* Work instruction
In the part of the abstract that opens with the words "ASB9 interacts with" and closes with "and primary cells.", swap "key factor" for "major determinant" and write that part out again.

* Provided passage
++++++++

Published: 19 March 2010

Abstract

Background

The ankyrin repeat and suppressor of cytokine signalling (SOCS) box proteins (Asbs) are a large protein family implicated in diverse biological processes including regulation of proliferation and differentiation. The SOCS box of Asb proteins is important in a ubiquitination-mediated proteolysis pathway. Here, we aimed to evaluate expression and function of human Asb-9 (ASB9).

Results

We found that a variant of ASB9 that lacks the SOCS box (ASB9ΔSOCS) was naturally detected in human cell lines but not in peripheral blood mononuclear cells or normal hepatocytes. We also identified ubiquitous mitochondrial creatine kinase (uMtCK) as a new target of ASB9 in human embryonic kidney 293 (HEK293) cells. The ankyrin repeat domains of ASB9 can associate with the substrate binding site of uMtCK in a SOCS box-independent manner. The overexpression of ASB9, but not ASB9ΔSOCS, induces ubiquitination of uMtCK. ASB9 and ASB9ΔSOCS can interact and colocalise with uMtCK in the mitochondria. However, only expression of ASB9 induced abnormal mitochondrial structure and a decrease of mitochondrial membrane potential. Furthermore, the creatine kinase activities and cell growth were significantly reduced by ASB9 but not by ASB9ΔSOCS.

Conclusions

ASB9 interacts with the creatine kinase system and negatively regulates cell growth. The differential expression and function of ASB9 and ASB9ΔSOCS may be a key factor in the growth of human cell lines and primary cells.

++++++++

* Dataset extract
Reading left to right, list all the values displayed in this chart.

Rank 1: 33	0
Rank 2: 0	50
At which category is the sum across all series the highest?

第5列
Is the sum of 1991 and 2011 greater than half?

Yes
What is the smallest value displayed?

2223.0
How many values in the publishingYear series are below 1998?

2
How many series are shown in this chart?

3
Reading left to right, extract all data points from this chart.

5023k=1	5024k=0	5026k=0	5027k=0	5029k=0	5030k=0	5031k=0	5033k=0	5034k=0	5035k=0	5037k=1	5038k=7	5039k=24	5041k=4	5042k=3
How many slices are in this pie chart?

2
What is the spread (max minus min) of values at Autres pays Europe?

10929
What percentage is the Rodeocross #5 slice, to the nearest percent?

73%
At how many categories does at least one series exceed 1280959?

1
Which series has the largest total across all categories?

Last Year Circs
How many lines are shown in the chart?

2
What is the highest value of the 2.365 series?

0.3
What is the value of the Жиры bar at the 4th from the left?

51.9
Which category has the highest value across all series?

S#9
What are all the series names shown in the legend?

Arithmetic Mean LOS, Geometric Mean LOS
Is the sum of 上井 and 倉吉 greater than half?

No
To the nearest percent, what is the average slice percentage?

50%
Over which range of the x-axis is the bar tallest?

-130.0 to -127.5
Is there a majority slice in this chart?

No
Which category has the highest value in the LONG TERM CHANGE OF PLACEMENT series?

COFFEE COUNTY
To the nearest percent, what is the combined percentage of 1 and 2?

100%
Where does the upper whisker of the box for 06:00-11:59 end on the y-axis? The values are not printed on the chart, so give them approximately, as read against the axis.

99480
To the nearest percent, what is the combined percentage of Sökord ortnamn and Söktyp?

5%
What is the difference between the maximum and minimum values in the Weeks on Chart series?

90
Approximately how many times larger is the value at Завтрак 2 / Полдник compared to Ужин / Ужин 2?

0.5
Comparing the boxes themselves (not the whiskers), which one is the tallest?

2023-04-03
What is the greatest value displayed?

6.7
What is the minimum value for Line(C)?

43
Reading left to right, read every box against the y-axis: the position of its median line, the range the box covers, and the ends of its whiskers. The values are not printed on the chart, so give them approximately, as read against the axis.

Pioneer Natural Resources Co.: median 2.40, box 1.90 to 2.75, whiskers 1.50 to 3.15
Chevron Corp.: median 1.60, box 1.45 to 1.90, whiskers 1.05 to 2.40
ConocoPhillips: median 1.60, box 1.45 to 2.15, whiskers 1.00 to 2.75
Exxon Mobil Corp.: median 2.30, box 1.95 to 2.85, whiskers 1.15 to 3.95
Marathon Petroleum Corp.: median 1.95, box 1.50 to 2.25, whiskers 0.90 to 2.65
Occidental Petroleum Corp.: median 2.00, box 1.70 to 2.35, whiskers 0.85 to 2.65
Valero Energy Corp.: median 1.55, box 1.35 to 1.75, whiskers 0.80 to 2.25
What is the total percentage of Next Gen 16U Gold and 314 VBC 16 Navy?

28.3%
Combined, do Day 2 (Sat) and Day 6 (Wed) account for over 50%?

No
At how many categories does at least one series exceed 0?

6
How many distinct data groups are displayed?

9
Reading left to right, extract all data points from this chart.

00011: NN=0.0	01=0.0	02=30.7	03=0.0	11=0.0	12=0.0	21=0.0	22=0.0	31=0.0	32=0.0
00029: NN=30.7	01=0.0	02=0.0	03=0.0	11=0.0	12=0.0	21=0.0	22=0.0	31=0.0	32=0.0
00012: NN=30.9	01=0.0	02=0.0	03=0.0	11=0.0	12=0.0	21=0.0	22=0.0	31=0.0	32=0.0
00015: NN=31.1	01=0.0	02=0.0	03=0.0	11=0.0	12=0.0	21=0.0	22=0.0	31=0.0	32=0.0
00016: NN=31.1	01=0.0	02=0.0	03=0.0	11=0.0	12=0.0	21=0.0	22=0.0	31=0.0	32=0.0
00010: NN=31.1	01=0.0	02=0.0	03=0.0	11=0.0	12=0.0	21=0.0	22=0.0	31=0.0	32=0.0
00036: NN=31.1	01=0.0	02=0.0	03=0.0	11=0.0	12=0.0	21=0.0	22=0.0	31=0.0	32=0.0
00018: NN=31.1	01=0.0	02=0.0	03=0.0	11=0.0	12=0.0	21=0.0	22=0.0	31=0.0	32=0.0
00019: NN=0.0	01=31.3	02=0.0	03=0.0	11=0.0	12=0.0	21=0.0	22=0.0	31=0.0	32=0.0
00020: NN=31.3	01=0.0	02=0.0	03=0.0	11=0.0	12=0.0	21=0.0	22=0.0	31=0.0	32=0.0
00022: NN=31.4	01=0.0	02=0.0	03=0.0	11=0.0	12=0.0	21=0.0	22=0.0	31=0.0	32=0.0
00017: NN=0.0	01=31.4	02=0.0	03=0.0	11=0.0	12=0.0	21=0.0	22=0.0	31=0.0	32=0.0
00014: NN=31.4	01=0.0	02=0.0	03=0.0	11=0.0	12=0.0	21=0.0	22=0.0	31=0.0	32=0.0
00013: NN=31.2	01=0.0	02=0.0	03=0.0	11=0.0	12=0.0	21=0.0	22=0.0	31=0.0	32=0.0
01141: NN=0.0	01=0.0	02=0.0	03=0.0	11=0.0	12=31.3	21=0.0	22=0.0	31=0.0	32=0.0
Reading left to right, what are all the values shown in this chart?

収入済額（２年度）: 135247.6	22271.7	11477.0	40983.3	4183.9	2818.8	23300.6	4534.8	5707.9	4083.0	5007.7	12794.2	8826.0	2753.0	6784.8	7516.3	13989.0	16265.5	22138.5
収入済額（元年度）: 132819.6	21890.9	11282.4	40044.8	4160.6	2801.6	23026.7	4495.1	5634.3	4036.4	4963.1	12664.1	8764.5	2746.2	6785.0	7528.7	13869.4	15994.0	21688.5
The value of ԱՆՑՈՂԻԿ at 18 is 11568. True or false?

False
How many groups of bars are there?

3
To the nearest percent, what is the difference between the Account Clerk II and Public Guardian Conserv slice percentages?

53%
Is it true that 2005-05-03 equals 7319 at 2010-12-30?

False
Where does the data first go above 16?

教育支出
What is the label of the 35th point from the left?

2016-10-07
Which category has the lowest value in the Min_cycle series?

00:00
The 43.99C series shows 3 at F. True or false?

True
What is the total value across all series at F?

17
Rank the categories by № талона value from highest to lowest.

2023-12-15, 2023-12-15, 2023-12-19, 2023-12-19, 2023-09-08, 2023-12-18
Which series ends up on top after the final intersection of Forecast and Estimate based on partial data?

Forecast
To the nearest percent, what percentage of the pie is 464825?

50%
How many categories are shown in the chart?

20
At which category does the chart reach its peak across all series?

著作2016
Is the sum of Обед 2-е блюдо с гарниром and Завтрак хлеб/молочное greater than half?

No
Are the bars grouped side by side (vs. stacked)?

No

++++++++

* The completed task
ASB9 interacts with the creatine kinase system and negatively regulates cell growth. The differential expression and function of ASB9 and ASB9ΔSOCS may be a major determinant in the growth of human cell lines and primary cells.